Movement matching fashions have emerged as a robust methodology for generative modeling on domains like photos or movies, and even on irregular or unstructured knowledge like 3D level clouds and even protein constructions. These fashions are generally educated in two phases: first, an information compressor is educated, and in a subsequent coaching stage a circulation matching generative mannequin is educated within the latent area of the info compressor. This two-stage paradigm units obstacles for unifying fashions throughout knowledge domains, as hand-crafted compressors architectures are used for various knowledge modalities. To this finish, we introduce INRFlow, a domain-agnostic method to be taught circulation matching transformers instantly in ambient area. Drawing inspiration from INRs, we introduce a conditionally impartial point-wise coaching goal that permits INRFlow to make predictions constantly in coordinate area. Our empirical outcomes exhibit that INRFlow successfully handles completely different knowledge modalities equivalent to photos, 3D level clouds and protein construction knowledge, reaching robust efficiency in numerous domains and outperforming comparable approaches. INRFlow is a promising step in direction of domain-agnostic circulation matching generative fashions that may be trivially adopted in numerous knowledge domains.

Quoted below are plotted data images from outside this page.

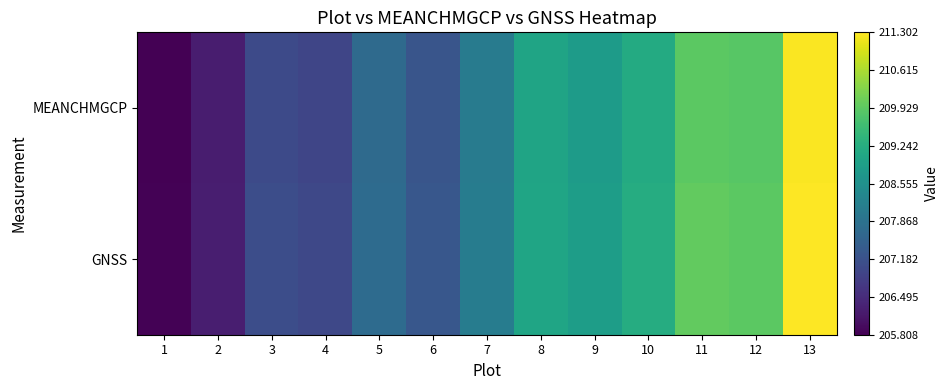

Which series has the widest spread of values?

GNSS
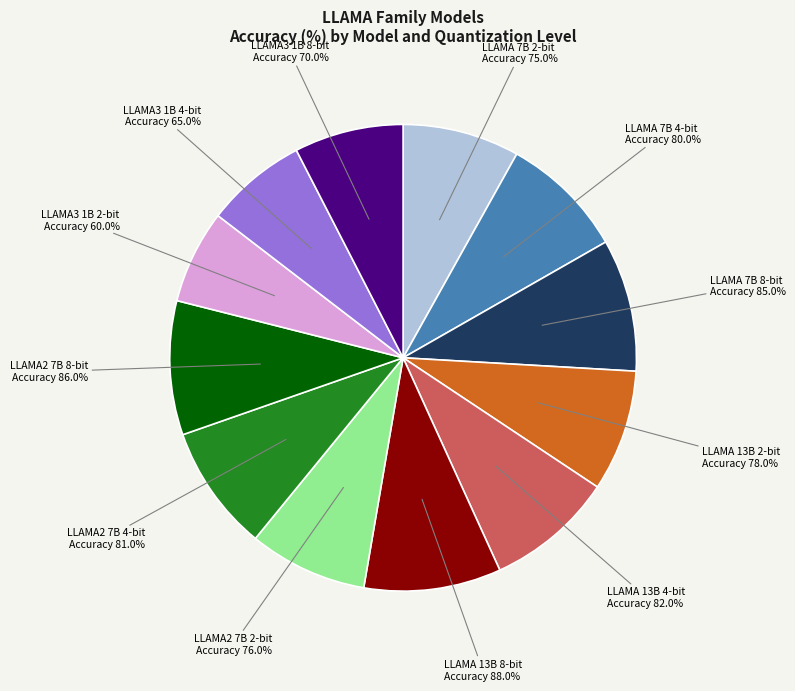

Count the number of slices in the pie.

12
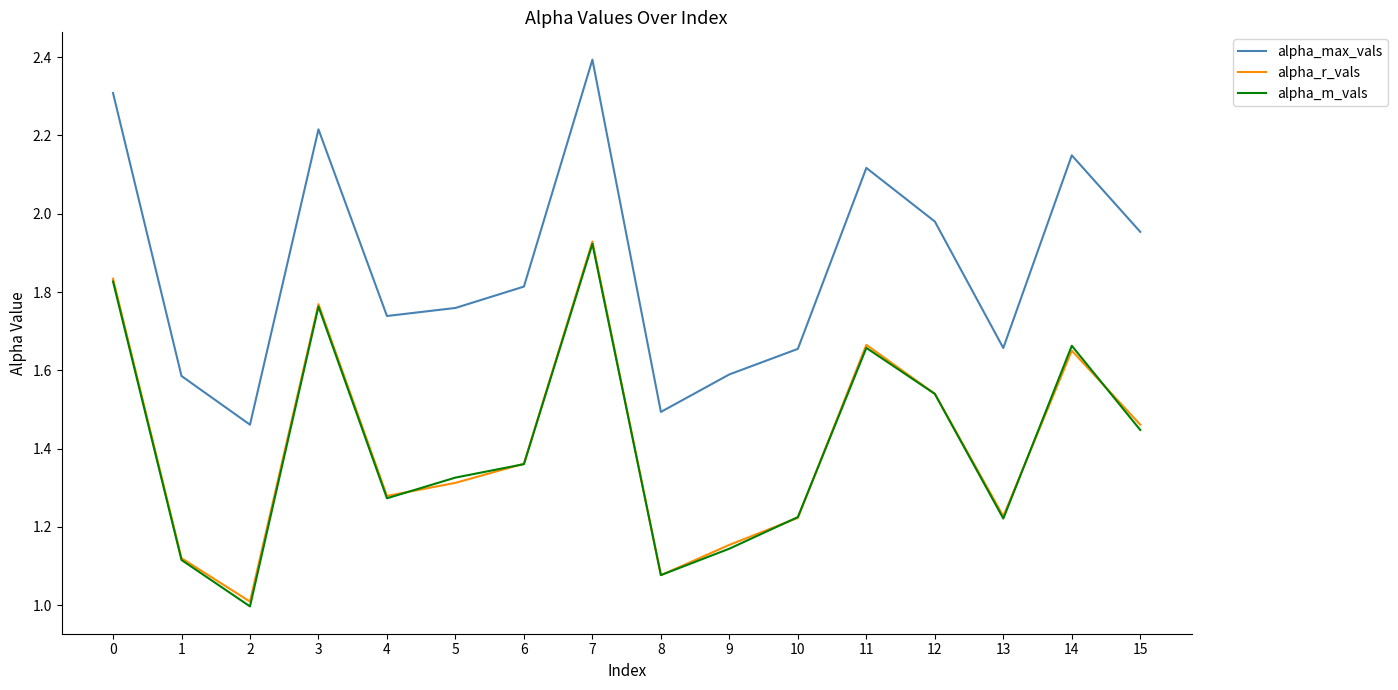

Between 6 and 13, which series saw the biggest shift?

alpha_max_vals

- † Work achieved whereas at Apple
Determine 1: (a) Excessive stage overview of INRFlow utilizing the picture area for example. Our mannequin may be interpreted as an encoder-decoder mannequin the place the decoder makes predictions independently for every coordinate-value pair given zft. For various knowledge domains, the coordinate and worth dimensionality adjustments, however the mannequin is saved the identical. (b) Samples generated by INRFlow educated on ImageNet 256×256. (c) Picture-to-3D level clouds generated by coaching INRFlow on Objaverse (Deitke et al., 2023). (d) Protein constructions generated by INRFlow educated on SwissProt (Boeckmann et al., 2003). GT protein constructions are depicted in inexperienced whereas the generated constructions by INRFlow are proven in orange.